Add another 500 miles to the trip log and we are over 1,600 miles.  As Jim said - we've attained escape velocity!

There are forecasts for high winds, perhaps some snow flurries in Colorado (at low elevations) and other weather hazards so I am currently evaluating our route when we leave here.   Our original plan would take us over Wolf Creek Pass in Colorado a song about it by CW Mcall described it as 37 miles of Hell.   Not a fun place to pull a trailer if its snowing.  I hate to miss it though.   It's a great ride in good weather and I'd like Kate to see it.

Tomorrow I'll get some more pictures posted...  for now I'm done driving, working, blogging, and now I gotta go walk my doodles.

I'll leave you with some lyrics from Wolf Creek Pass:

I looked at Earl and his eyes was wide, his lip was curled, and his leg was fried. And his hand was froze to the wheel like a tongue to a sled in the middle of a blizzard. I says, "Earl, I'm not the type to complain; but the time has come for me to explain that if you don't apply some brake real soon, they're gonna have to pick us up with a stick and a spoon." 

Well, Earl rared back, and cocked his leg, stepped as down as hard as he could on the brake, and the pedal went clear to the floor and stayed there, right there on the floor.

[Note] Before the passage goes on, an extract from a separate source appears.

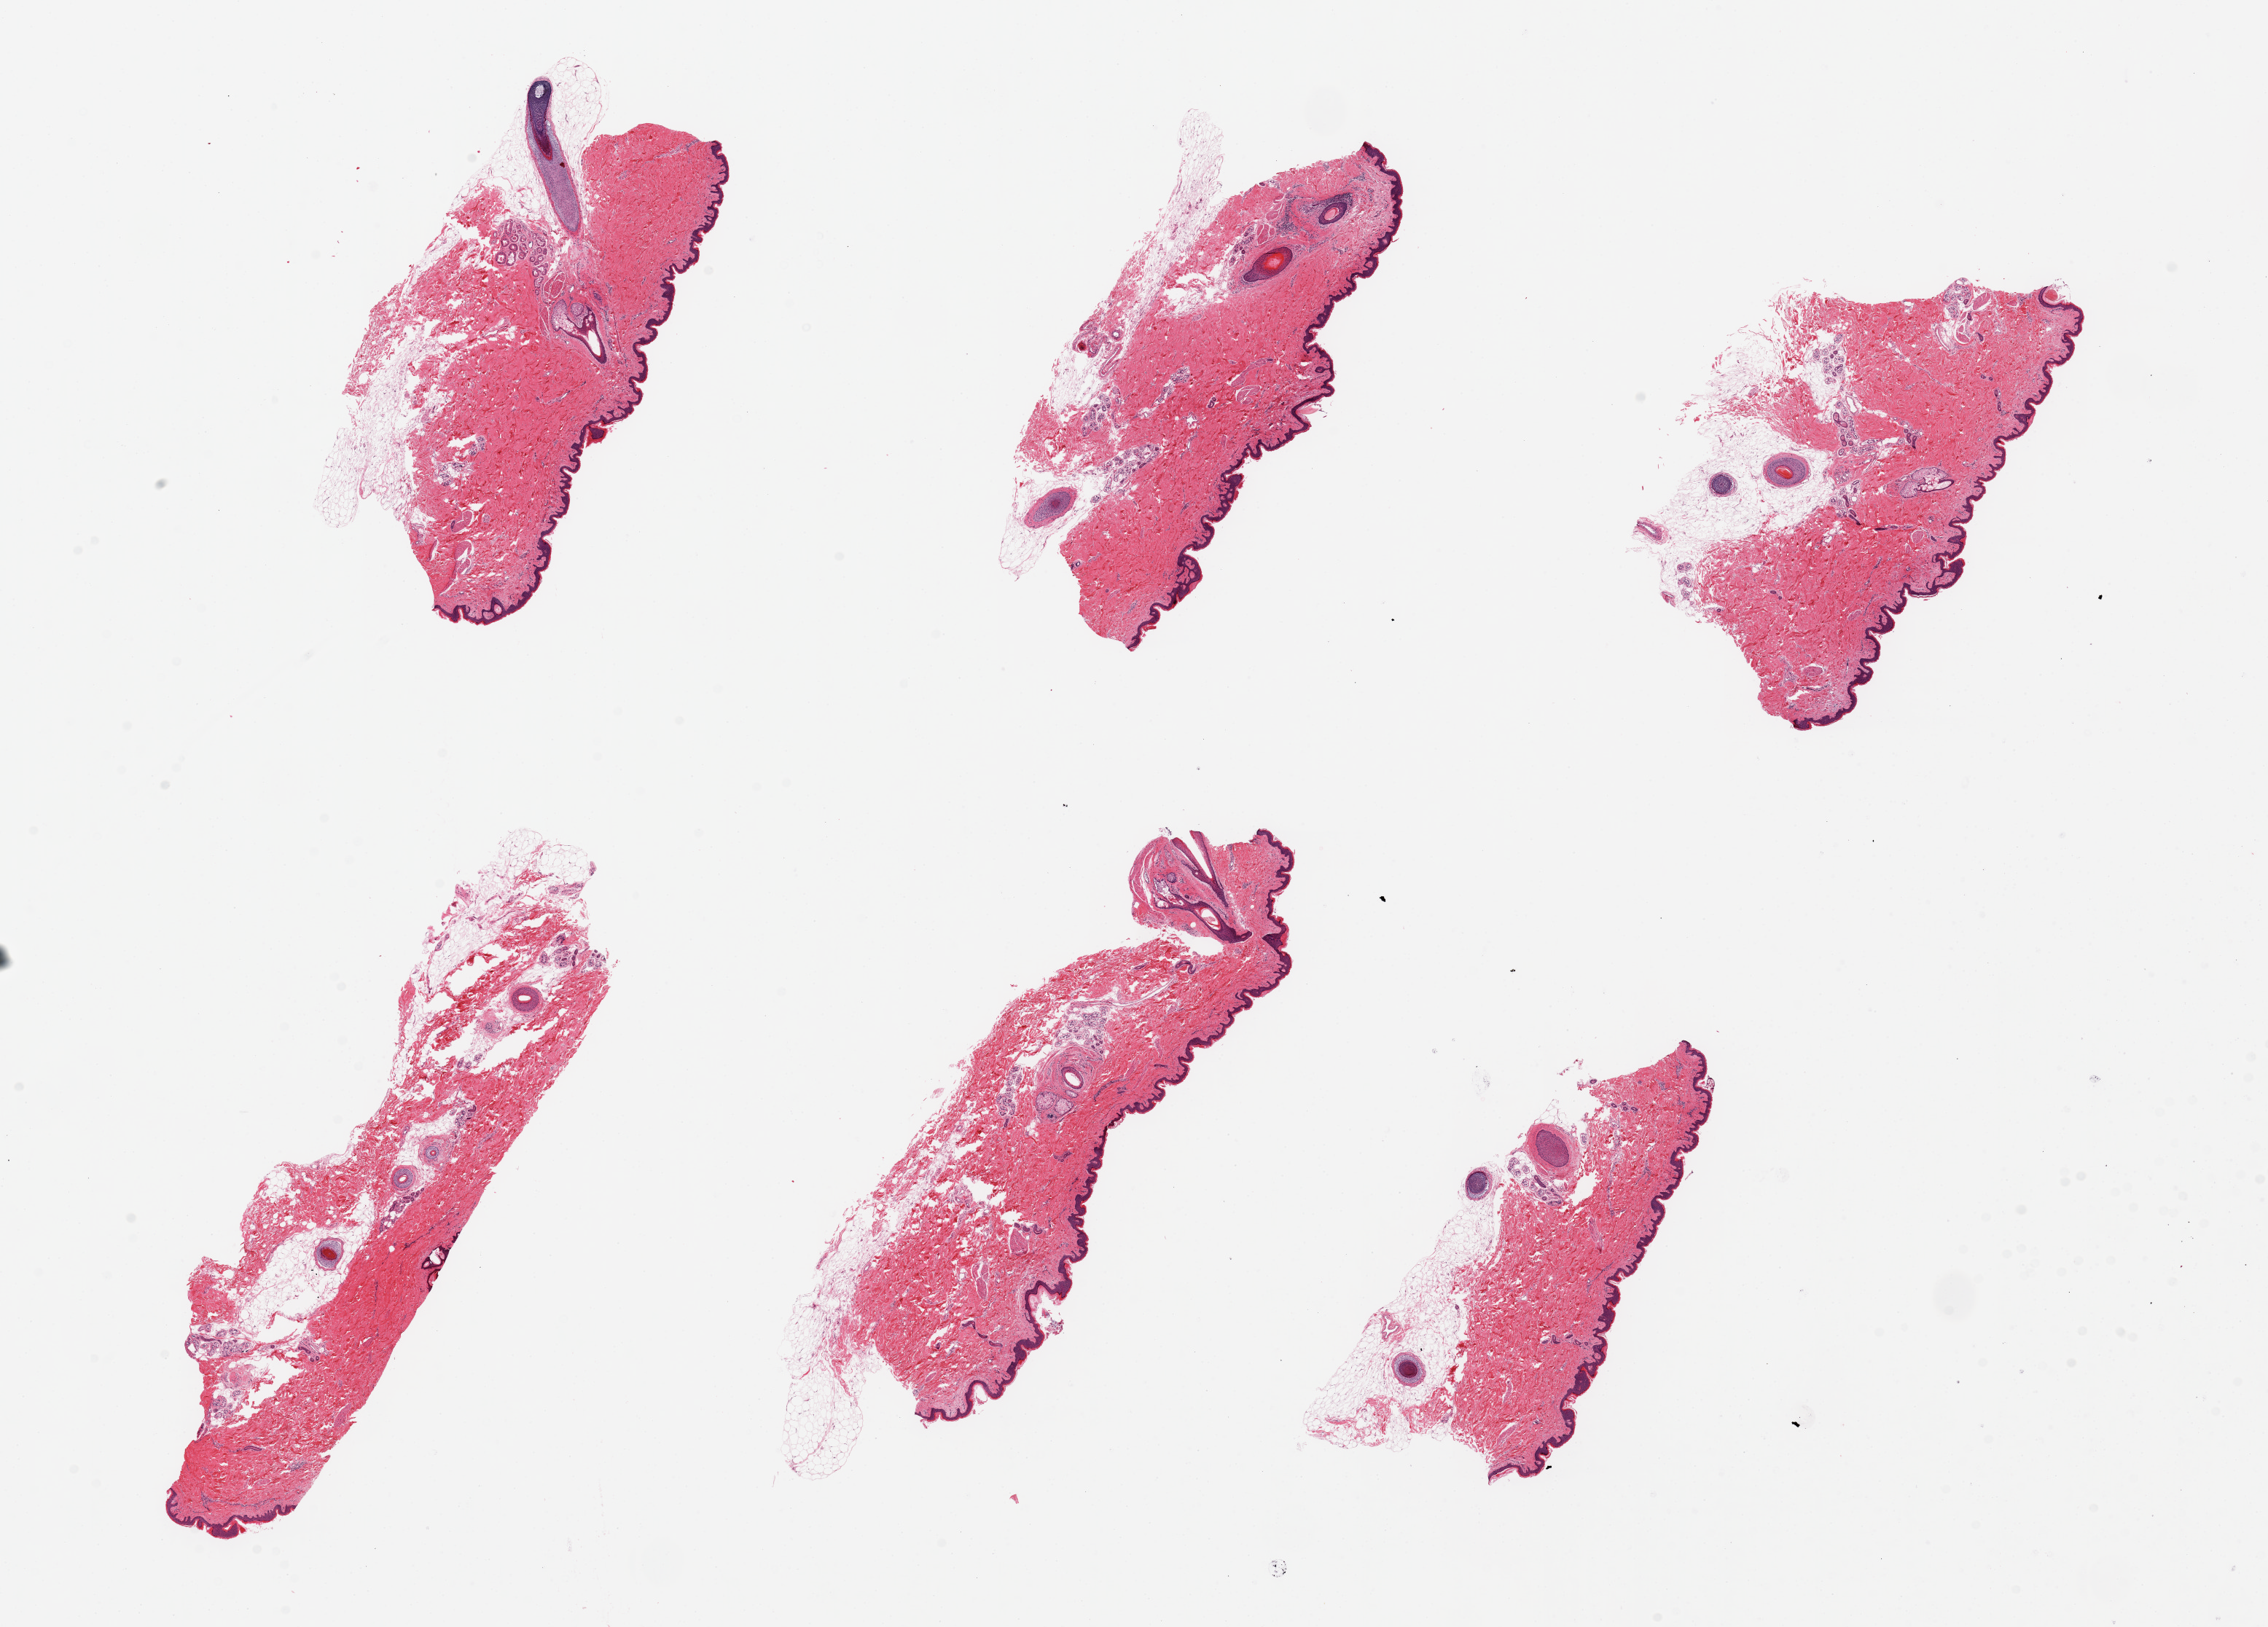
Digitized haematoxylin and eosin-stained section, brightfield — whole scanned area (about 24.6 x 17.7 mm, from a 20x scan) shown as a low-resolution overview, PAXgene-fixed, paraffin-embedded tissue, sampled site (target tissue): skin of suprapubic region, donor tissue sample. Donor sex: male.
* reviewer comment on this tissue sample: 6 pieces, up to 8.5x2mm; squamous epithelium is ~1% thickness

He said it was sorta like steppin' on a plum. 

Well, from there on down it just wasn't real purdy: it was hairpin county and switchback city. One of 'em looked like a can full'a worms; another one looked like malaria germs. Right in the middle of the whole damn show was a real nice tunnel, now wouldn't you know? 

Sign says clearance to the twelve-foot line, but the chickens was stacked to thirteen-nine. Well we shot that tunnel at a hundred-and-ten, like gas through a funnel and eggs through a hen, and we took that top row of chickens off slicker than scum off a Lousiana swamp. Went down and around and around and down 'til we run outta ground at the edge of town. Bashed into the side of the feed store... in downtown Pagosa Springs.